Punteggio, per inciso, che si danno da soli. A fianco della loro autovalutazione c'è una colonna riservata al dirigente generale che può confermare o meno i voti che i loro sottoposti si sono attribuiti. Quanti pensate che siano i bocciati? Nessuno. Anche perché salterebbero i premi collegati. D'altra parte, se su 3.769 alti dirigenti dello Stato, non ce n'è uno che abbia avuto un giudizio mediocre, una ragione ci deve pure essere. L'economista Nicola Rossi haraccontatodomenica sul Corriere che al ministero dello Sviluppo, se ogni funzionario può essere valutato da un minimo di 3 a un massimo di 9, c'è un accordo sindacale che prevede che la media dei voti non possa essere inferiore al 6. Per non parlare della Regione Siciliana dove, secondo la Corte dei Conti, dal 2001 al 2006 tutti i 2.196 dirigenti hanno avuto in busta paga trattamenti economici di posizione pari al massimo. Possibile? Possibile. Perché in Sicilia l'«autovalutazione» è in vigore da sette anni. Anzi, sono stati loro i precursori di quello che hanno chiamato più pietosamente «autoreferto». Tecnicamente, la diagnosi della malattia effettuata dallo stesso malato. Ma il merito? Quello resta in subordine.
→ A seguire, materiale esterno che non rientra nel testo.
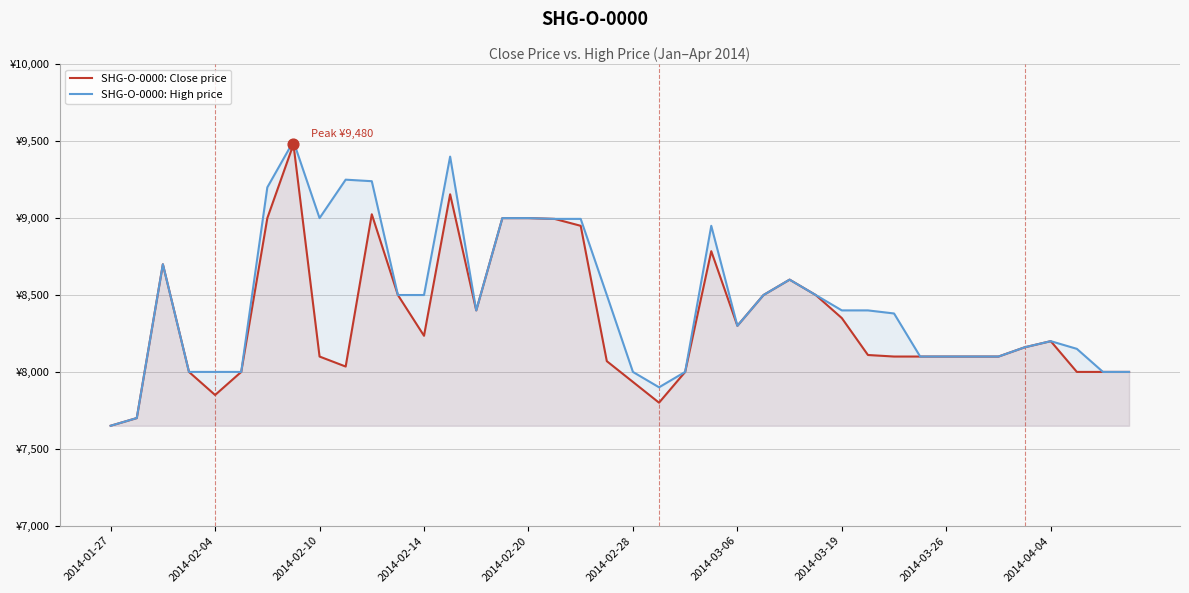

Which series contains the lowest Y value?

SHG-O-0000: Close price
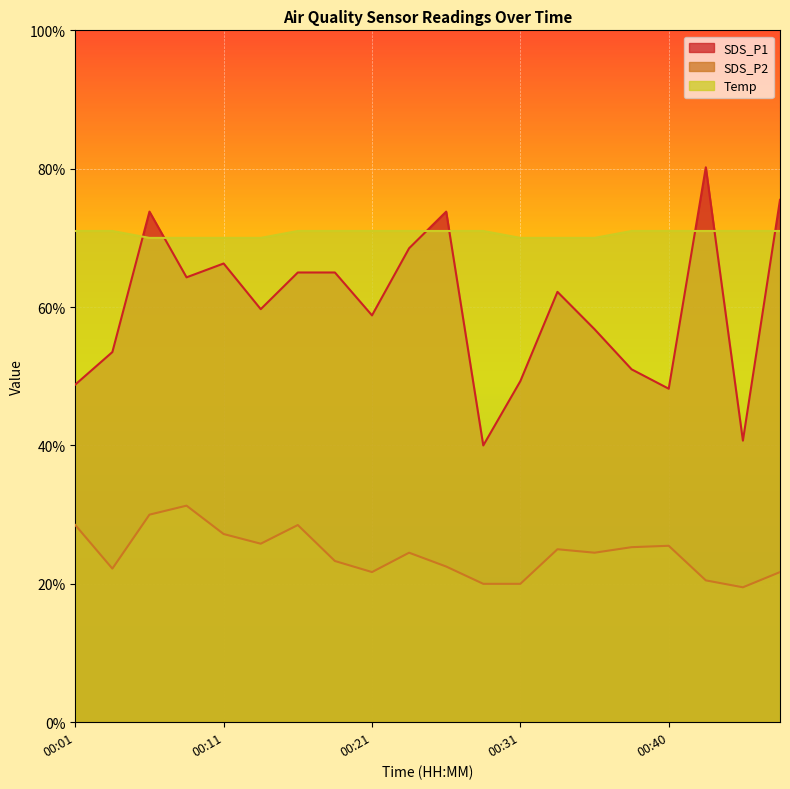

At 00:43, list the series in order from smallest to largest.

SDS_P2, Temp, SDS_P1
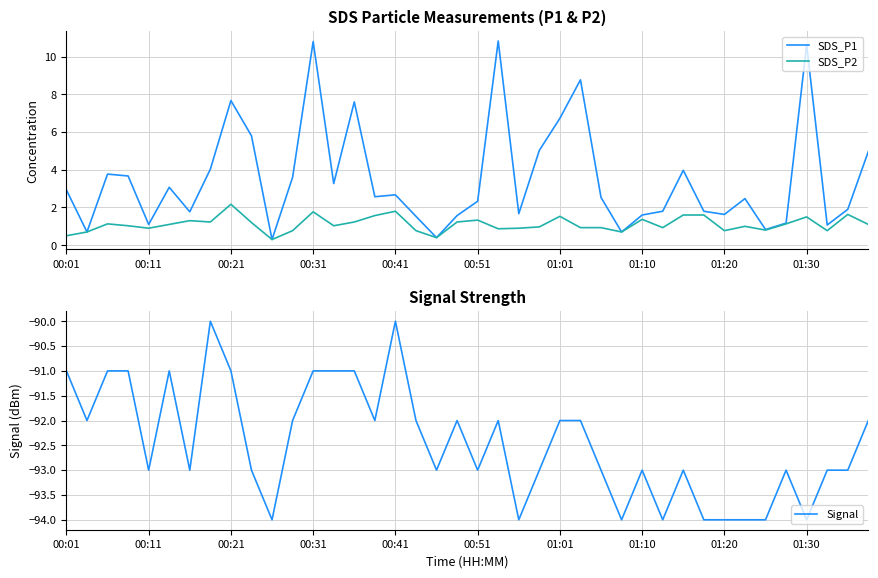

What is the maximum value for SDS_P2?

2.2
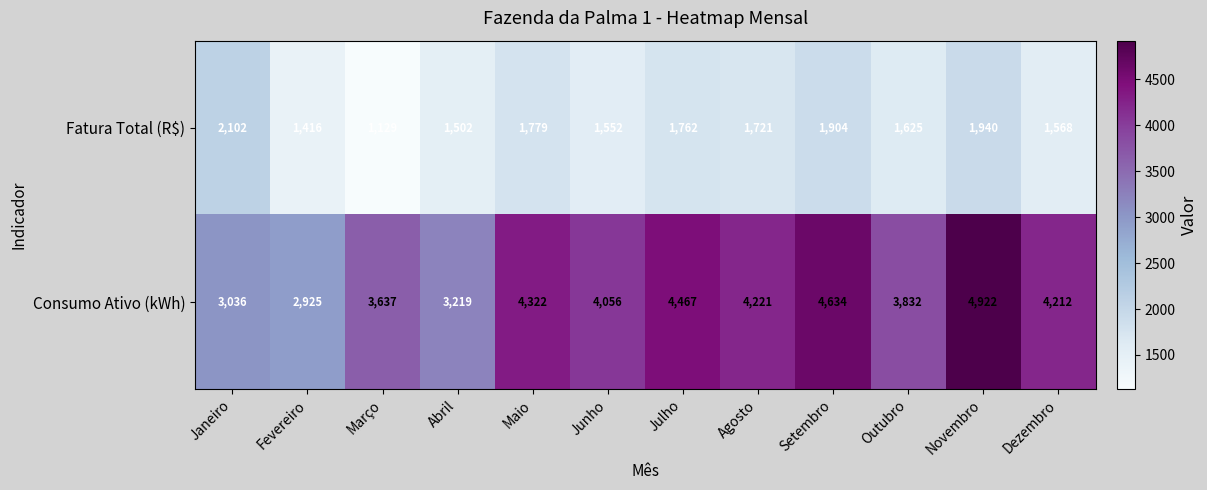

Which series changed the most between Janeiro and Maio?

Consumo Ativo (kWh)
E qualche volta ci rimane, in subordine, anche se per salire un gradino si deve fare un esame. Prendiamo il caso di Franca Caruso, dipendente del ministero dell'Economia a Catanzaro già inquadrata nella carriera direttiva, grado C1. Un bel giorno la signora decide di partecipare al concorso interno per due posizioni di livello C3. Con lei partecipano due colleghi di grado superiore C2. Ma la signora Caruso li batte entrambi e vince il concorso. Direte: le avranno srotolato il tappeto rosso e dato pure un bell'aumento di stipendio. Macché. Subito si fa un accordo sindacale, firmato dall'allora direttore generale del Tesoro Giancarlo Del Bufalo, con il quale si stabilisce che per accedere al livello C3 bisogna necessariamente passare dal grado C2. La graduatoria viene quindi rovesciata, e la signora Caruso, da prima che era, si ritrova terza. E oltre al danno, pure la beffa di vedersi offrire il posto C2 di uno dei due che aveva sonoramente battuto al concorso. Adesso sono alle carte bollate. E chissà se con l'autovalutazione sarebbe andata in maniera diversa.